- EXERCISE REQUIREMENTS -
For any picture in the lines below, please leave it out and copy the rest exactly.

- DATASET EXCERPT -
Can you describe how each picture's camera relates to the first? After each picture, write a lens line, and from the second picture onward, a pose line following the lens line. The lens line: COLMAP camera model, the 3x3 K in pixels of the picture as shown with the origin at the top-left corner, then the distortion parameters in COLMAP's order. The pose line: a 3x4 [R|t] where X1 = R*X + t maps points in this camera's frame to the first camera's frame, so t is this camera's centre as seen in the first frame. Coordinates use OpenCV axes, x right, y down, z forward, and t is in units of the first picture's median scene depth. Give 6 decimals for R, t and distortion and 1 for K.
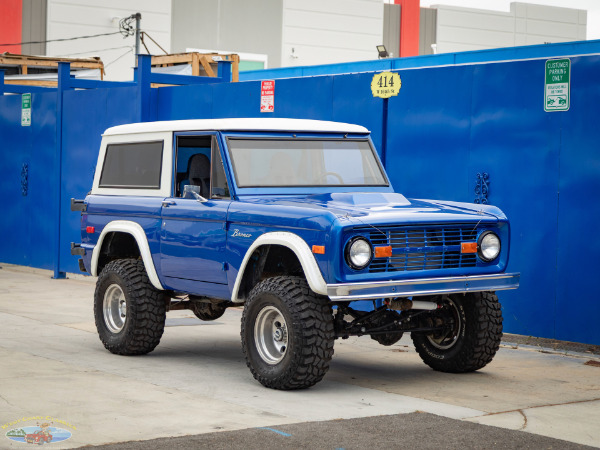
lens RADIAL K [[1609.9, 0, 276.1], [0, 1609.9, 267.7], [0, 0, 1]] dist [-0.049412, 0.000000]
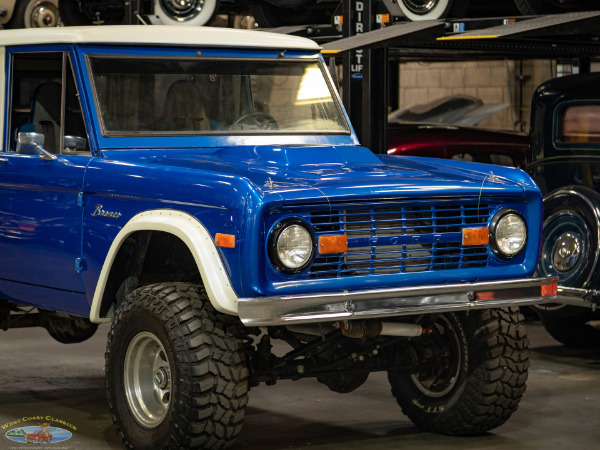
lens RADIAL K [[2051.5, 0, 302.2], [0, 2051.5, 226.0], [0, 0, 1]] dist [-0.061189, 0.000000]
pose [[0.999589, 0.005114, 0.028198, 0.031869], [-0.004931, 0.999967, -0.006527, -0.010990], [-0.028230, 0.006385, 0.999581, 0.221224]]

- ANSWER TO THIS EXERCISE -
Can you describe how each picture's camera relates to the first? After each picture, write a lens line, and from the second picture onward, a pose line following the lens line. The lens line: COLMAP camera model, the 3x3 K in pixels of the picture as shown with the origin at the top-left corner, then the distortion parameters in COLMAP's order. The pose line: a 3x4 [R|t] where X1 = R*X + t maps points in this camera's frame to the first camera's frame, so t is this camera's centre as seen in the first frame. Coordinates use OpenCV axes, x right, y down, z forward, and t is in units of the first picture's median scene depth. Give 6 decimals for R, t and distortion and 1 for K.
lens RADIAL K [[1609.9, 0, 276.1], [0, 1609.9, 267.7], [0, 0, 1]] dist [-0.049412, 0.000000]
lens RADIAL K [[2051.5, 0, 302.2], [0, 2051.5, 226.0], [0, 0, 1]] dist [-0.061189, 0.000000]
pose [[0.999589, 0.005114, 0.028198, 0.031869], [-0.004931, 0.999967, -0.006527, -0.010990], [-0.028230, 0.006385, 0.999581, 0.221224]]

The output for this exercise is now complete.